Día 41 · martes, 10 de febrero
"Jehová te bendiga, y te guarde; Jehová haga resplandecer su rostro sobre ti, y tenga de ti misericordia; Jehová alce sobre ti su rostro, y ponga en ti paz.”"NÚMEROS 6:24-26
Los mensajes de voz oficiales se están preparando. Las grabaciones de prueba se han eliminado para que solo se publique el audio aprobado de la Escritura.
Hola, mi querido… qué bueno encontrarte aquí de nuevo. Es By God's Call — día 41, Rostro Vuelto.
"Jehová te bendiga, y te guarde; Jehová haga resplandecer su rostro sobre ti, y tenga de ti misericordia; Jehová alce sobre ti su rostro, y ponga en ti paz." Números 6:24-26.
Dios le dio estas palabras exactas a Moisés para que Aarón y los sacerdotes las pronunciaran sobre el pueblo. No fue una sugerencia general, un "bendice como quieras". Fue un guion divino, palabra por palabra, porque a Dios le importa profundamente cómo su pueblo recibe la bendición.

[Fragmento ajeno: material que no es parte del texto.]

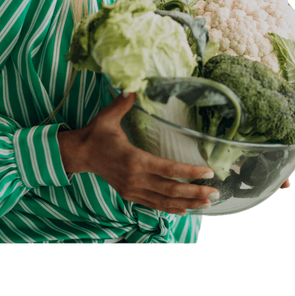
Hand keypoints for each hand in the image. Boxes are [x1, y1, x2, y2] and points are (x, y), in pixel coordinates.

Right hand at [58, 92, 218, 214]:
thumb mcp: (108, 116)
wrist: (80, 154)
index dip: (189, 173)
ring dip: (187, 203)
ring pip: (164, 202)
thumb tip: (134, 85)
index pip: (168, 169)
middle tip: (215, 193)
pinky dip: (171, 209)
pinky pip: (154, 205)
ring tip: (206, 203)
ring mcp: (132, 189)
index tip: (207, 172)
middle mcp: (135, 178)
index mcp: (134, 159)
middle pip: (170, 190)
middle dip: (194, 193)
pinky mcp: (130, 194)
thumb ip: (123, 102)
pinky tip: (185, 210)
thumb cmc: (96, 134)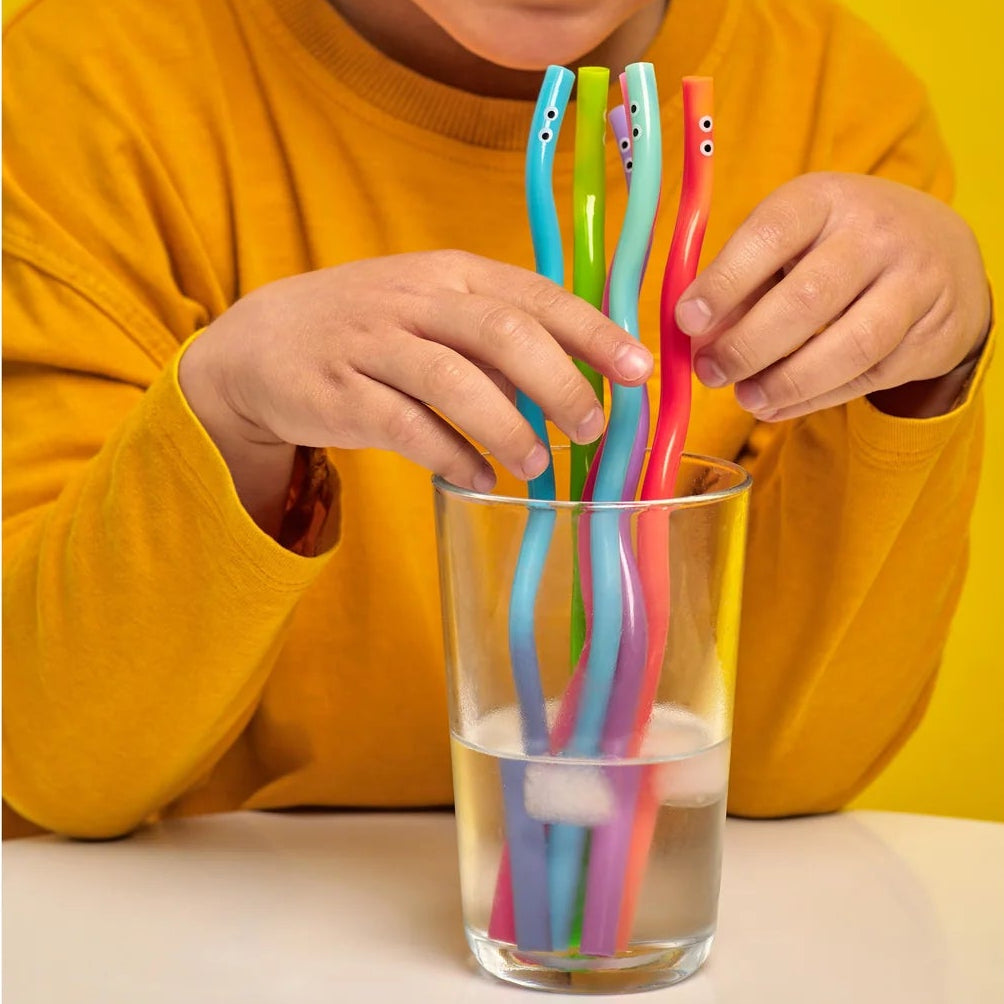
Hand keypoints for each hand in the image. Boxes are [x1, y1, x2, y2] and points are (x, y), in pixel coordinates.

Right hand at [180, 251, 652, 530]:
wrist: (260, 343)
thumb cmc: (370, 328)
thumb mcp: (431, 309)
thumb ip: (496, 338)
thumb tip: (577, 381)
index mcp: (451, 274)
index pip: (537, 296)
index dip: (593, 333)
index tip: (638, 371)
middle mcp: (416, 301)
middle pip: (503, 334)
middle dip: (559, 382)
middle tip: (592, 427)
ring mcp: (373, 344)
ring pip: (454, 381)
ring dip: (507, 426)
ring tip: (538, 465)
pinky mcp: (340, 394)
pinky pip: (405, 428)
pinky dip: (450, 456)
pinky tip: (478, 478)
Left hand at [675, 172, 991, 420]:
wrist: (945, 255)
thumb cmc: (838, 249)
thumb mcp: (790, 244)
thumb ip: (741, 286)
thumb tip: (699, 340)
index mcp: (824, 199)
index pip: (770, 235)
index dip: (725, 282)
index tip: (687, 320)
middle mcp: (876, 233)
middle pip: (808, 299)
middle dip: (748, 346)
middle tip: (711, 373)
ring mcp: (914, 282)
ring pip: (850, 345)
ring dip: (786, 381)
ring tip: (745, 398)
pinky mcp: (932, 333)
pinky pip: (869, 376)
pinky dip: (815, 399)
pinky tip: (777, 405)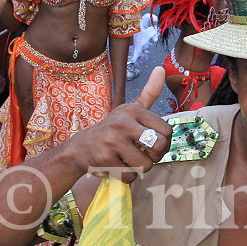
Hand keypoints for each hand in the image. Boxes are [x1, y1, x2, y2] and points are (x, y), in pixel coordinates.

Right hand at [68, 66, 171, 182]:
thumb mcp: (130, 109)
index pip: (166, 131)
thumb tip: (161, 69)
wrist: (80, 147)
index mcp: (133, 110)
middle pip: (159, 147)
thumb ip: (149, 93)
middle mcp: (123, 123)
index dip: (164, 142)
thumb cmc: (113, 129)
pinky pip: (130, 176)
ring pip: (145, 165)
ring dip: (139, 168)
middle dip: (154, 156)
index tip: (153, 144)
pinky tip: (118, 166)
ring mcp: (112, 141)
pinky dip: (126, 176)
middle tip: (144, 154)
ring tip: (128, 159)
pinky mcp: (104, 159)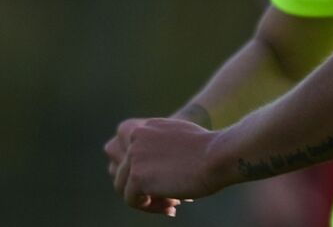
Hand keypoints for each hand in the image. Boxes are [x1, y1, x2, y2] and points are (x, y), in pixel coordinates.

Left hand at [107, 117, 222, 211]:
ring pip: (122, 187)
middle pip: (114, 167)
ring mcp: (134, 156)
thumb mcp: (181, 139)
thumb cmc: (210, 151)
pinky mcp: (137, 176)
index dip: (129, 164)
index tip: (155, 177)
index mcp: (148, 126)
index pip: (118, 145)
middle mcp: (137, 136)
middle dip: (128, 181)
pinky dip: (150, 207)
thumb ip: (159, 146)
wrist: (218, 156)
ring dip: (144, 197)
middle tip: (154, 191)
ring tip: (171, 201)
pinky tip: (172, 204)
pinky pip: (132, 200)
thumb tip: (146, 170)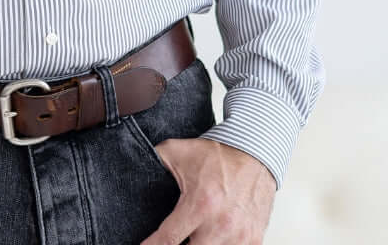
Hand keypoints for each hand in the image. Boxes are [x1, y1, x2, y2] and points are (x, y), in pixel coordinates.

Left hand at [137, 137, 275, 243]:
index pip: (169, 239)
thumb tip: (132, 163)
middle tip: (169, 241)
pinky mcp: (254, 241)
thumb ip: (155, 160)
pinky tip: (208, 240)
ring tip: (189, 237)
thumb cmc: (217, 155)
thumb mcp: (179, 152)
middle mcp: (221, 225)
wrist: (255, 153)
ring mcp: (240, 237)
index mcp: (200, 204)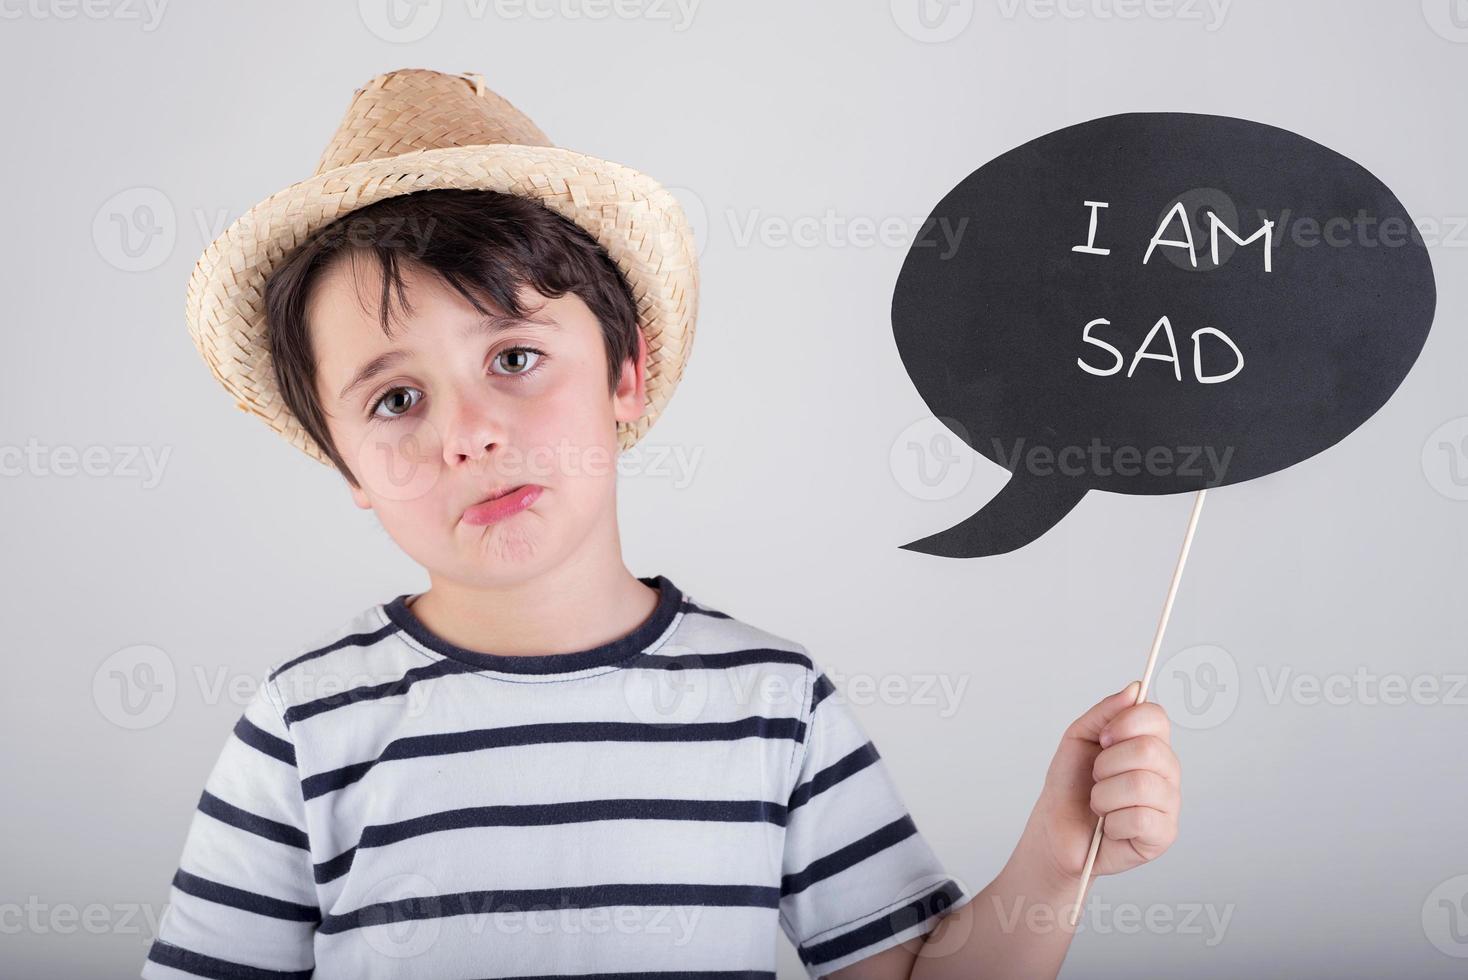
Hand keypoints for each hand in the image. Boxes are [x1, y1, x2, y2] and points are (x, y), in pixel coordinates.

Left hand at [1019, 680, 1180, 888]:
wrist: (1056, 830)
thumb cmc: (1070, 786)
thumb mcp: (1078, 739)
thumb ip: (1105, 712)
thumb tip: (1135, 688)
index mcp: (1149, 744)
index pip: (1157, 717)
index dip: (1125, 724)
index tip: (1103, 739)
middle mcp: (1165, 771)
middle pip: (1148, 750)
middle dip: (1106, 765)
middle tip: (1096, 778)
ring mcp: (1168, 804)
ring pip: (1141, 785)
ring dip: (1104, 796)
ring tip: (1100, 805)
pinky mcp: (1163, 835)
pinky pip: (1141, 818)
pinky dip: (1113, 822)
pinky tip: (1110, 826)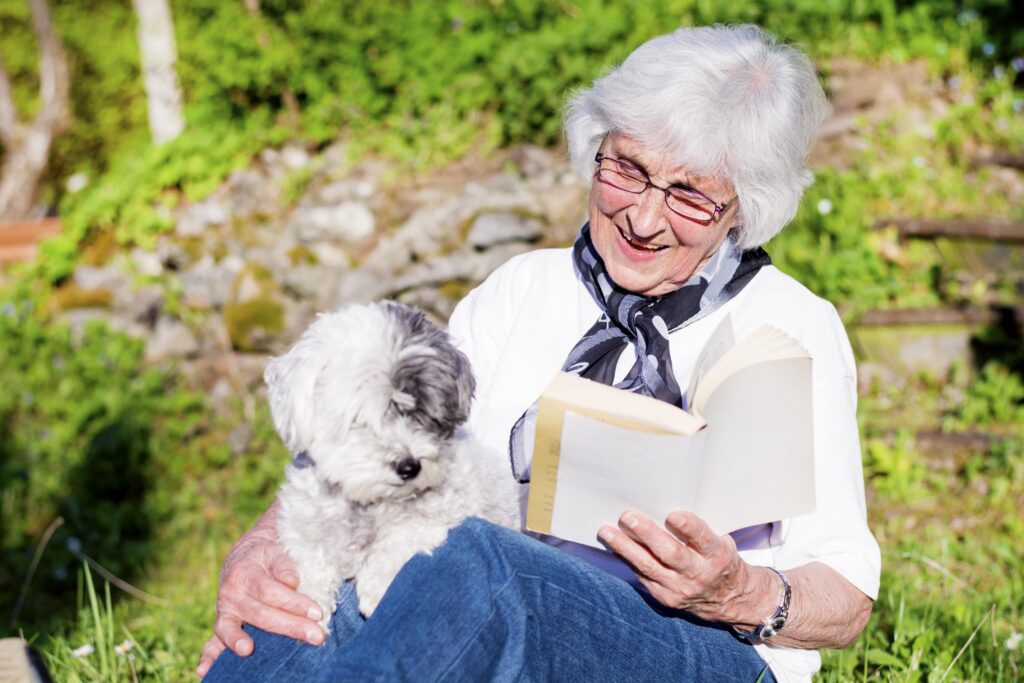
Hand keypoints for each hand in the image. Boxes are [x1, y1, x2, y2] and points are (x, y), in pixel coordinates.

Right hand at [195, 531, 324, 677]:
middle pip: (260, 614)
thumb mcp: (276, 550)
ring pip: (233, 629)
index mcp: (245, 573)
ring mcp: (225, 611)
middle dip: (290, 626)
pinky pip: (213, 641)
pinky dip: (209, 656)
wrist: (248, 552)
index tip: (317, 613)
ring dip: (239, 641)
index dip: (294, 603)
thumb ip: (284, 564)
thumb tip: (291, 582)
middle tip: (317, 636)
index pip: (271, 592)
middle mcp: (231, 593)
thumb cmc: (269, 553)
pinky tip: (204, 670)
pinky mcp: (224, 623)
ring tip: (248, 650)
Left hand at [597, 509, 773, 626]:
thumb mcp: (721, 541)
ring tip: (606, 531)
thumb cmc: (718, 557)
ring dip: (625, 548)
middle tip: (628, 517)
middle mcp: (699, 574)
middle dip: (647, 534)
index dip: (689, 528)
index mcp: (717, 555)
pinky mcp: (665, 598)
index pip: (703, 540)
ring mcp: (680, 589)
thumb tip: (661, 503)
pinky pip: (642, 576)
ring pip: (649, 567)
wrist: (728, 598)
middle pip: (671, 554)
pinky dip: (626, 559)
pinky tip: (612, 545)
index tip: (672, 515)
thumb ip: (698, 529)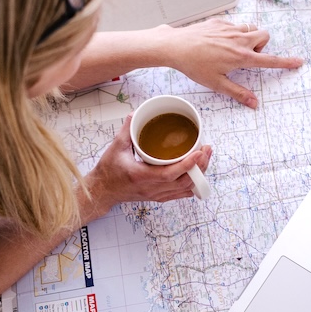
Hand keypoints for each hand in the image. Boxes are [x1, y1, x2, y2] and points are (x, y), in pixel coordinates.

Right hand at [84, 114, 211, 213]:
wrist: (103, 191)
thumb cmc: (108, 170)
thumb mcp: (115, 148)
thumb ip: (126, 130)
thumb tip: (136, 114)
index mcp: (141, 176)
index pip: (168, 174)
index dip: (187, 165)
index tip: (199, 153)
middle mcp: (151, 188)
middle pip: (183, 182)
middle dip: (199, 166)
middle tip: (207, 149)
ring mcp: (157, 194)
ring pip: (185, 189)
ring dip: (199, 174)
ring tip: (206, 157)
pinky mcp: (159, 197)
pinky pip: (181, 194)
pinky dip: (192, 184)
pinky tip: (198, 172)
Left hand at [162, 19, 303, 107]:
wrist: (176, 46)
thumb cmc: (195, 66)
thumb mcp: (217, 84)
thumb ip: (239, 93)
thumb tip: (254, 103)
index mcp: (241, 57)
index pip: (269, 60)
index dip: (286, 62)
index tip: (298, 62)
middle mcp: (239, 40)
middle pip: (264, 36)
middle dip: (262, 45)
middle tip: (247, 56)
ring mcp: (230, 29)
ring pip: (251, 28)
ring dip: (249, 38)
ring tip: (233, 49)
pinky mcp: (220, 22)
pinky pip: (235, 25)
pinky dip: (233, 33)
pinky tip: (217, 42)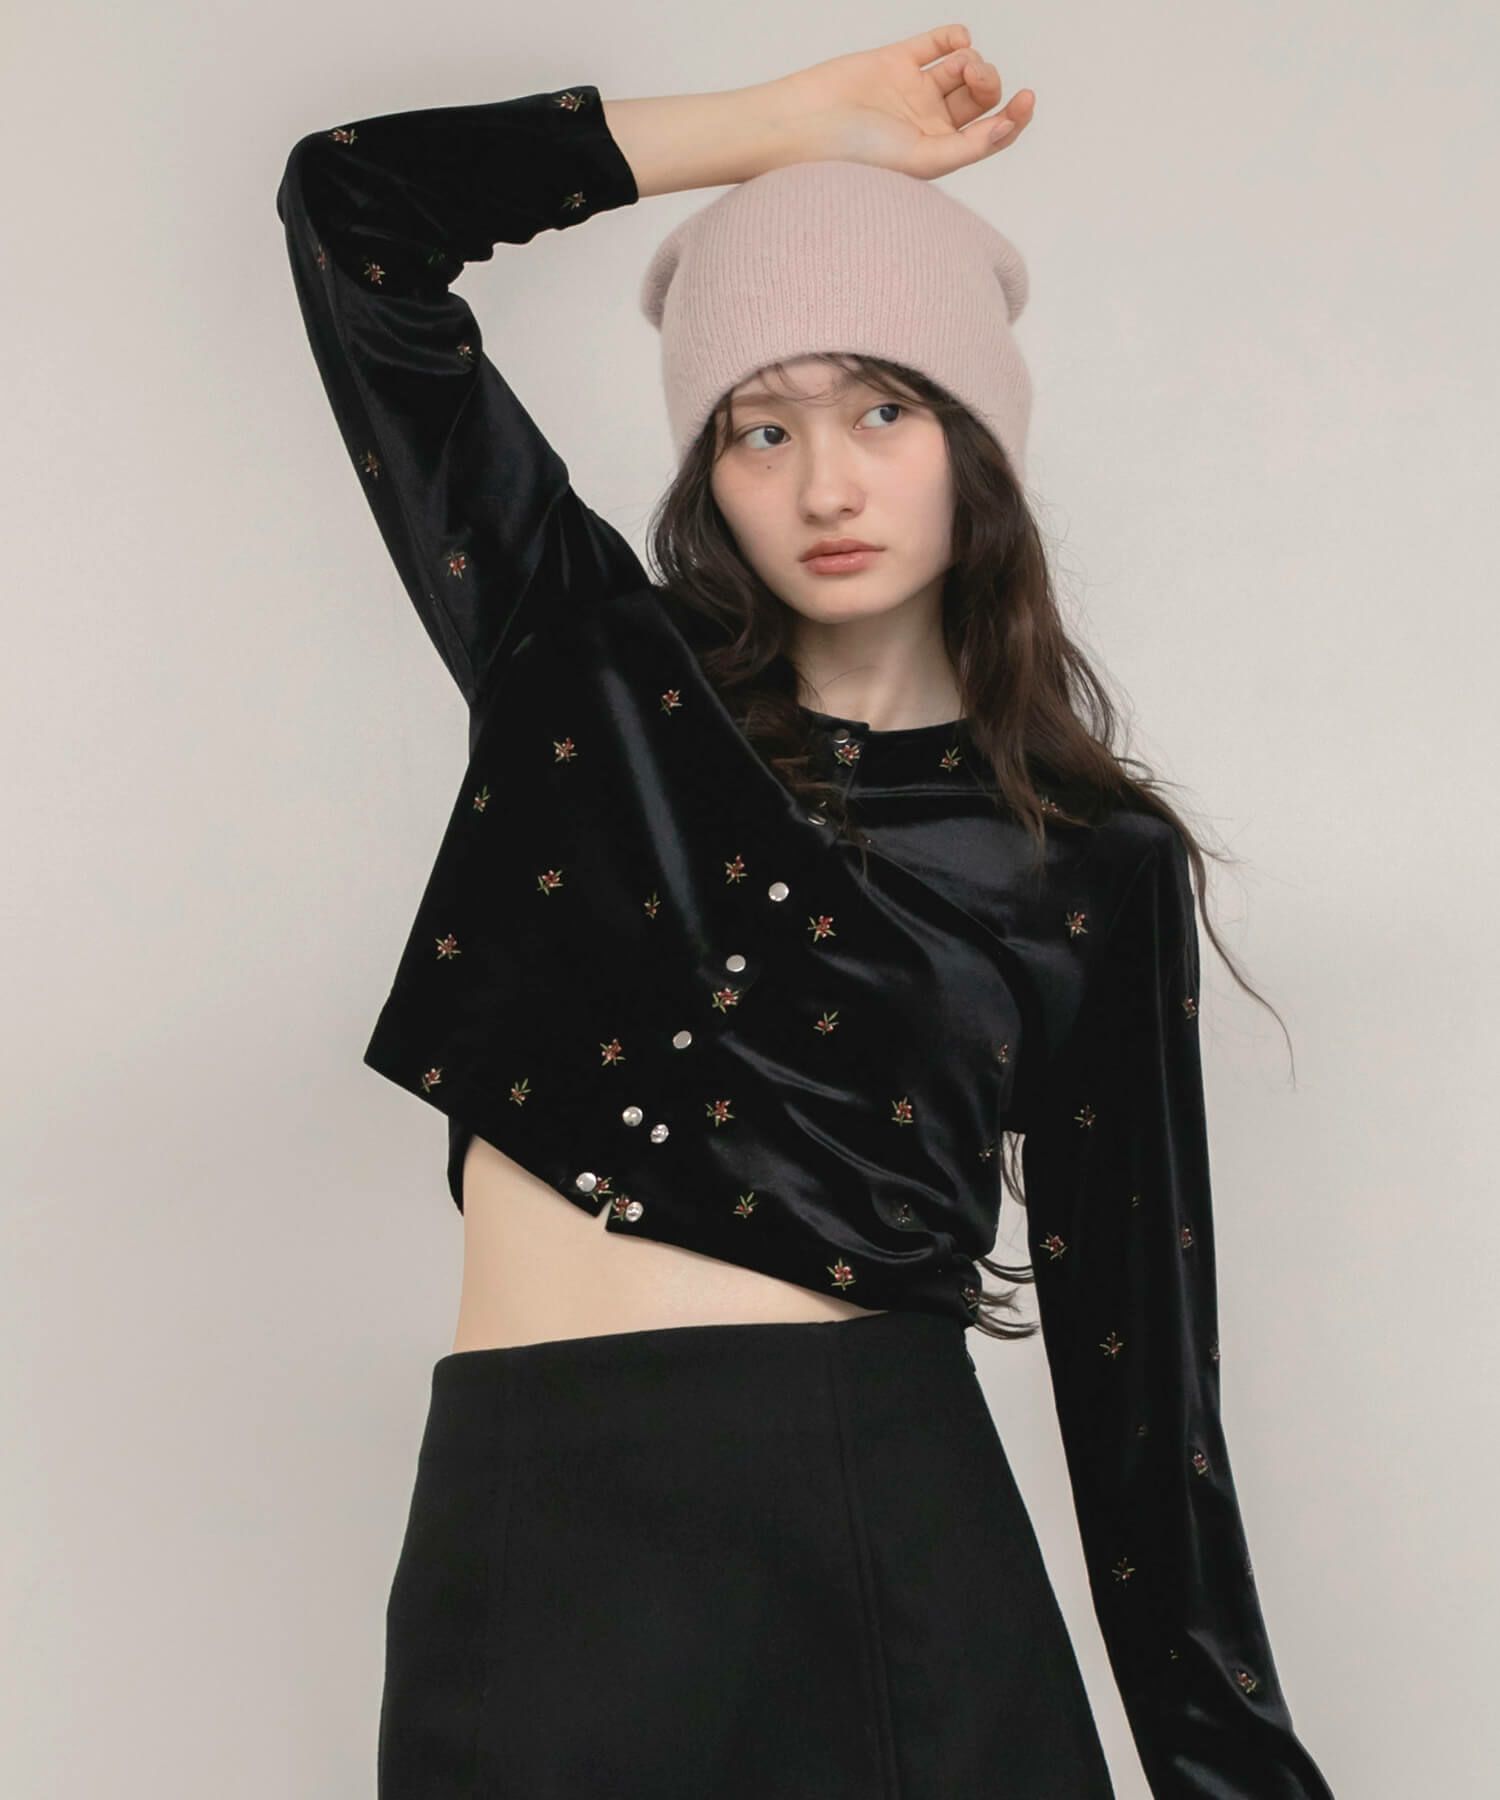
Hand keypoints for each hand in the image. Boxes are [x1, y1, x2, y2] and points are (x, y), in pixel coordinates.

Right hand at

Fíjate cómo el nombre de Jehová aparece tres veces, una en cada línea. Esto no es fuerza de voluntad humana, no es un sacerdote carismático dando un buen discurso. Es Dios mismo, hablando a través de un hombre, sobre otro. La bendición siempre tiene esa dirección: de Dios hacia ti.
Ahora mira la segunda línea: "Jehová haga resplandecer su rostro sobre ti." Piensa en eso un momento. Un rostro que resplandece es un rostro vuelto hacia ti, iluminado, presente. No es el rostro de alguien de espaldas, ocupado, distante. Es alguien que te mira directamente y sonríe. Esa es la imagen que Dios eligió para describir cómo se relaciona contigo.
Porque mucha gente carga, sin darse cuenta, la idea de un Dios distante — un Dios que observa desde lejos, que tal vez está decepcionado, que hay que convencer para que se acerque. Pero esta bendición destruye esa imagen. Dios quiere volver su rostro hacia ti. Quiere que su luz caiga sobre tu vida.
Y junto con ese rostro viene misericordia — "y tenga de ti misericordia." Eso significa que nada de esto está basado en tu desempeño. No ganaste el rostro de Dios por comportarte bien esta semana. No perdiste esta bendición por tus errores de ayer. La gracia, por definición, es lo que se recibe sin merecerlo. Y eso es exactamente lo que Dios está ofreciendo.
Después viene la tercera línea: "Jehová alce sobre ti su rostro, y ponga en ti paz." Shalom — no es solo ausencia de conflicto. Es plenitud. Es todo en su lugar correcto. Es la vida como Dios la diseñó, sin las grietas que dejan el pecado y la ansiedad. Esa es la dirección hacia donde apunta la bendición: no solo un momento de calidez divina, sino un destino de paz completa.
Entonces, mi querido, aquí está la invitación de hoy: toma estas tres líneas y léelas en voz alta, como si Dios te estuviera hablando directamente ahora mismo — porque lo está haciendo. "Jehová te bendiga, y te guarde." "Jehová haga resplandecer su rostro sobre ti, y tenga de ti misericordia." "Jehová alce sobre ti su rostro, y ponga en ti paz." Deja que estas palabras entren, no como una fórmula antigua, sino como la voz de Dios, hoy, sobre tu vida.
Quédate con Dios. Recibe la bendición — y luego, actúa. Hasta mañana, mi querido.